→ Goal of the exercise:
Copy out every line of the items below word for word, leaving out the pictures.

→ Supplied information:
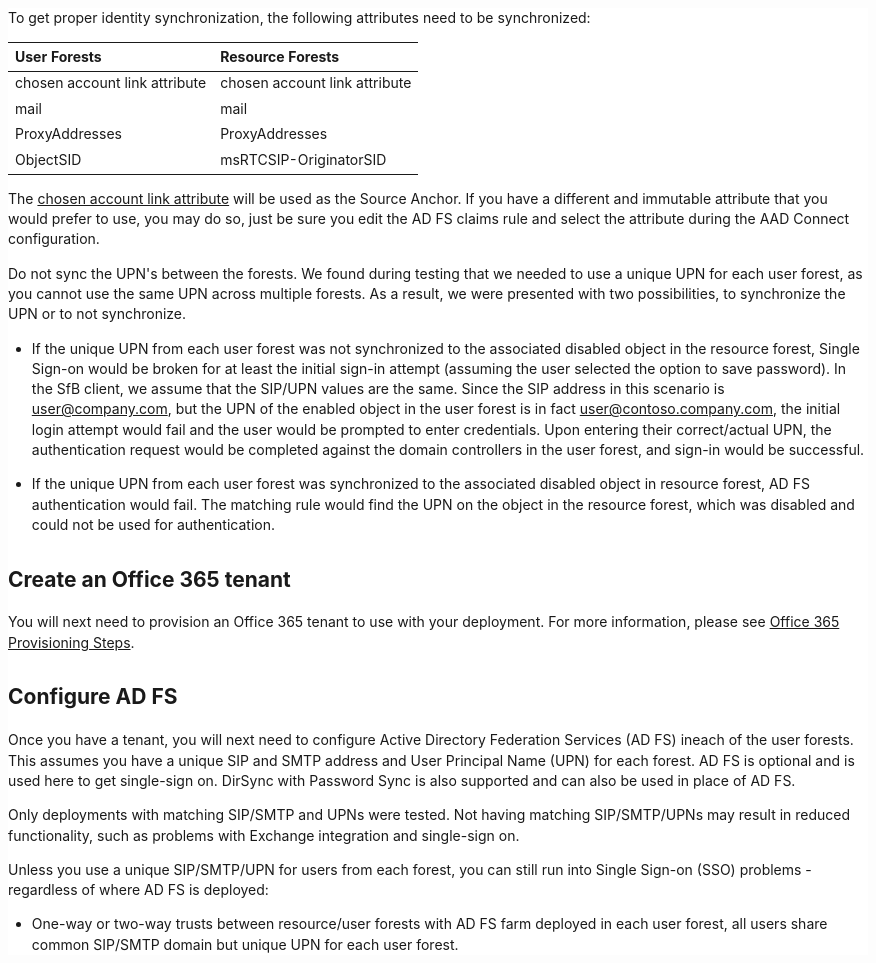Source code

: To get proper identity synchronization, the following attributes need to be synchronized: 
  
|**User Forests**|**Resource Forests**|
|:-----|:-----|
|chosen account link attribute  <br/> |chosen account link attribute  <br/> |
|mail  <br/> |mail  <br/> |
|ProxyAddresses  <br/> |ProxyAddresses  <br/> |
|ObjectSID  <br/> |msRTCSIP-OriginatorSID  <br/> |
   
The [chosen account link attribute](https://azure.microsoft.com/en-us/documentation/articles/active-directory-aadconnect-design-concepts/) will be used as the Source Anchor. If you have a different and immutable attribute that you would prefer to use, you may do so, just be sure you edit the AD FS claims rule and select the attribute during the AAD Connect configuration.
  
Do not sync the UPN's between the forests. We found during testing that we needed to use a unique UPN for each user forest, as you cannot use the same UPN across multiple forests. As a result, we were presented with two possibilities, to synchronize the UPN or to not synchronize. 
  
-  If the unique UPN from each user forest was not synchronized to the associated disabled object in the resource forest, Single Sign-on would be broken for at least the initial sign-in attempt (assuming the user selected the option to save password). In the SfB client, we assume that the SIP/UPN values are the same. Since the SIP address in this scenario is user@company.com, but the UPN of the enabled object in the user forest is in fact user@contoso.company.com, the initial login attempt would fail and the user would be prompted to enter credentials. Upon entering their correct/actual UPN, the authentication request would be completed against the domain controllers in the user forest, and sign-in would be successful.
    
- If the unique UPN from each user forest was synchronized to the associated disabled object in resource forest, AD FS authentication would fail. The matching rule would find the UPN on the object in the resource forest, which was disabled and could not be used for authentication. 
    
## Create an Office 365 tenant

You will next need to provision an Office 365 tenant to use with your deployment. For more information, please see [Office 365 Provisioning Steps](https://social.technet.microsoft.com/wiki/contents/articles/22808.office-365-provisioning-steps.aspx). 
  
## Configure AD FS

Once you have a tenant, you will next need to configure Active Directory Federation Services (AD FS) ineach of the user forests. This assumes you have a unique SIP and SMTP address and User Principal Name (UPN) for each forest. AD FS is optional and is used here to get single-sign on. DirSync with Password Sync is also supported and can also be used in place of AD FS. 
  
Only deployments with matching SIP/SMTP and UPNs were tested. Not having matching SIP/SMTP/UPNs may result in reduced functionality, such as problems with Exchange integration and single-sign on. 
  
Unless you use a unique SIP/SMTP/UPN for users from each forest, you can still run into Single Sign-on (SSO) problems - regardless of where AD FS is deployed: 
  
- One-way or two-way trusts between resource/user forests with AD FS farm deployed in each user forest, all users share common SIP/SMTP domain but unique UPN for each user forest. 
    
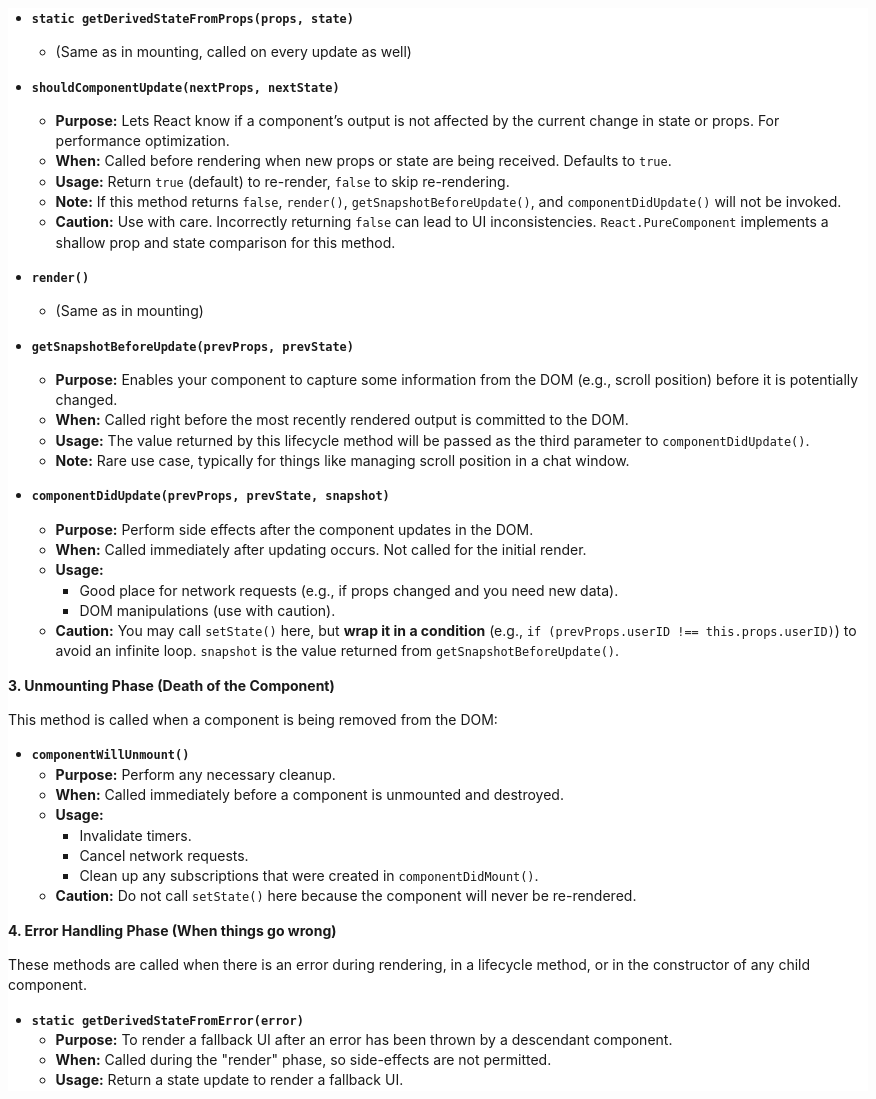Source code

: *   **`static getDerivedStateFromProps(props, state)`**
    *   (Same as in mounting, called on every update as well)

*   **`shouldComponentUpdate(nextProps, nextState)`**
    *   **Purpose:** Lets React know if a component’s output is not affected by the current change in state or props. For performance optimization.
    *   **When:** Called before rendering when new props or state are being received. Defaults to `true`.
    *   **Usage:** Return `true` (default) to re-render, `false` to skip re-rendering.
    *   **Note:** If this method returns `false`, `render()`, `getSnapshotBeforeUpdate()`, and `componentDidUpdate()` will not be invoked.
    *   **Caution:** Use with care. Incorrectly returning `false` can lead to UI inconsistencies. `React.PureComponent` implements a shallow prop and state comparison for this method.

*   **`render()`**
    *   (Same as in mounting)

*   **`getSnapshotBeforeUpdate(prevProps, prevState)`**
    *   **Purpose:** Enables your component to capture some information from the DOM (e.g., scroll position) before it is potentially changed.
    *   **When:** Called right before the most recently rendered output is committed to the DOM.
    *   **Usage:** The value returned by this lifecycle method will be passed as the third parameter to `componentDidUpdate()`.
    *   **Note:** Rare use case, typically for things like managing scroll position in a chat window.

*   **`componentDidUpdate(prevProps, prevState, snapshot)`**
    *   **Purpose:** Perform side effects after the component updates in the DOM.
    *   **When:** Called immediately after updating occurs. Not called for the initial render.
    *   **Usage:**
        *   Good place for network requests (e.g., if props changed and you need new data).
        *   DOM manipulations (use with caution).
    *   **Caution:** You may call `setState()` here, but **wrap it in a condition** (e.g., `if (prevProps.userID !== this.props.userID)`) to avoid an infinite loop. `snapshot` is the value returned from `getSnapshotBeforeUpdate()`.

**3. Unmounting Phase (Death of the Component)**

This method is called when a component is being removed from the DOM:

*   **`componentWillUnmount()`**
    *   **Purpose:** Perform any necessary cleanup.
    *   **When:** Called immediately before a component is unmounted and destroyed.
    *   **Usage:**
        *   Invalidate timers.
        *   Cancel network requests.
        *   Clean up any subscriptions that were created in `componentDidMount()`.
    *   **Caution:** Do not call `setState()` here because the component will never be re-rendered.

**4. Error Handling Phase (When things go wrong)**

These methods are called when there is an error during rendering, in a lifecycle method, or in the constructor of any child component.

*   **`static getDerivedStateFromError(error)`**
    *   **Purpose:** To render a fallback UI after an error has been thrown by a descendant component.
    *   **When:** Called during the "render" phase, so side-effects are not permitted.
    *   **Usage:** Return a state update to render a fallback UI.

→ Task solution:
Source code

: To get proper identity synchronization, the following attributes need to be synchronized: 
  
|**User Forests**|**Resource Forests**|
|:-----|:-----|
|chosen account link attribute  <br/> |chosen account link attribute  <br/> |
|mail  <br/> |mail  <br/> |
|ProxyAddresses  <br/> |ProxyAddresses  <br/> |
|ObjectSID  <br/> |msRTCSIP-OriginatorSID  <br/> |
   
The [chosen account link attribute](https://azure.microsoft.com/en-us/documentation/articles/active-directory-aadconnect-design-concepts/) will be used as the Source Anchor. If you have a different and immutable attribute that you would prefer to use, you may do so, just be sure you edit the AD FS claims rule and select the attribute during the AAD Connect configuration.
  
Do not sync the UPN's between the forests. We found during testing that we needed to use a unique UPN for each user forest, as you cannot use the same UPN across multiple forests. As a result, we were presented with two possibilities, to synchronize the UPN or to not synchronize. 
  
-  If the unique UPN from each user forest was not synchronized to the associated disabled object in the resource forest, Single Sign-on would be broken for at least the initial sign-in attempt (assuming the user selected the option to save password). In the SfB client, we assume that the SIP/UPN values are the same. Since the SIP address in this scenario is user@company.com, but the UPN of the enabled object in the user forest is in fact user@contoso.company.com, the initial login attempt would fail and the user would be prompted to enter credentials. Upon entering their correct/actual UPN, the authentication request would be completed against the domain controllers in the user forest, and sign-in would be successful.
    
- If the unique UPN from each user forest was synchronized to the associated disabled object in resource forest, AD FS authentication would fail. The matching rule would find the UPN on the object in the resource forest, which was disabled and could not be used for authentication. 
    
## Create an Office 365 tenant

You will next need to provision an Office 365 tenant to use with your deployment. For more information, please see [Office 365 Provisioning Steps](https://social.technet.microsoft.com/wiki/contents/articles/22808.office-365-provisioning-steps.aspx). 
  
## Configure AD FS

Once you have a tenant, you will next need to configure Active Directory Federation Services (AD FS) ineach of the user forests. This assumes you have a unique SIP and SMTP address and User Principal Name (UPN) for each forest. AD FS is optional and is used here to get single-sign on. DirSync with Password Sync is also supported and can also be used in place of AD FS. 
  
Only deployments with matching SIP/SMTP and UPNs were tested. Not having matching SIP/SMTP/UPNs may result in reduced functionality, such as problems with Exchange integration and single-sign on. 
  
Unless you use a unique SIP/SMTP/UPN for users from each forest, you can still run into Single Sign-on (SSO) problems - regardless of where AD FS is deployed: 
  
- One-way or two-way trusts between resource/user forests with AD FS farm deployed in each user forest, all users share common SIP/SMTP domain but unique UPN for each user forest. 
    
Source code

: *   **`static getDerivedStateFromProps(props, state)`**
    *   (Same as in mounting, called on every update as well)

*   **`shouldComponentUpdate(nextProps, nextState)`**
    *   **Purpose:** Lets React know if a component’s output is not affected by the current change in state or props. For performance optimization.
    *   **When:** Called before rendering when new props or state are being received. Defaults to `true`.
    *   **Usage:** Return `true` (default) to re-render, `false` to skip re-rendering.
    *   **Note:** If this method returns `false`, `render()`, `getSnapshotBeforeUpdate()`, and `componentDidUpdate()` will not be invoked.
    *   **Caution:** Use with care. Incorrectly returning `false` can lead to UI inconsistencies. `React.PureComponent` implements a shallow prop and state comparison for this method.

*   **`render()`**
    *   (Same as in mounting)

*   **`getSnapshotBeforeUpdate(prevProps, prevState)`**
    *   **Purpose:** Enables your component to capture some information from the DOM (e.g., scroll position) before it is potentially changed.
    *   **When:** Called right before the most recently rendered output is committed to the DOM.
    *   **Usage:** The value returned by this lifecycle method will be passed as the third parameter to `componentDidUpdate()`.
    *   **Note:** Rare use case, typically for things like managing scroll position in a chat window.

*   **`componentDidUpdate(prevProps, prevState, snapshot)`**
    *   **Purpose:** Perform side effects after the component updates in the DOM.
    *   **When:** Called immediately after updating occurs. Not called for the initial render.
    *   **Usage:**
        *   Good place for network requests (e.g., if props changed and you need new data).
        *   DOM manipulations (use with caution).
    *   **Caution:** You may call `setState()` here, but **wrap it in a condition** (e.g., `if (prevProps.userID !== this.props.userID)`) to avoid an infinite loop. `snapshot` is the value returned from `getSnapshotBeforeUpdate()`.

**3. Unmounting Phase (Death of the Component)**

This method is called when a component is being removed from the DOM:

*   **`componentWillUnmount()`**
    *   **Purpose:** Perform any necessary cleanup.
    *   **When:** Called immediately before a component is unmounted and destroyed.
    *   **Usage:**
        *   Invalidate timers.
        *   Cancel network requests.
        *   Clean up any subscriptions that were created in `componentDidMount()`.
    *   **Caution:** Do not call `setState()` here because the component will never be re-rendered.

**4. Error Handling Phase (When things go wrong)**

These methods are called when there is an error during rendering, in a lifecycle method, or in the constructor of any child component.

*   **`static getDerivedStateFromError(error)`**
    *   **Purpose:** To render a fallback UI after an error has been thrown by a descendant component.
    *   **When:** Called during the "render" phase, so side-effects are not permitted.
    *   **Usage:** Return a state update to render a fallback UI.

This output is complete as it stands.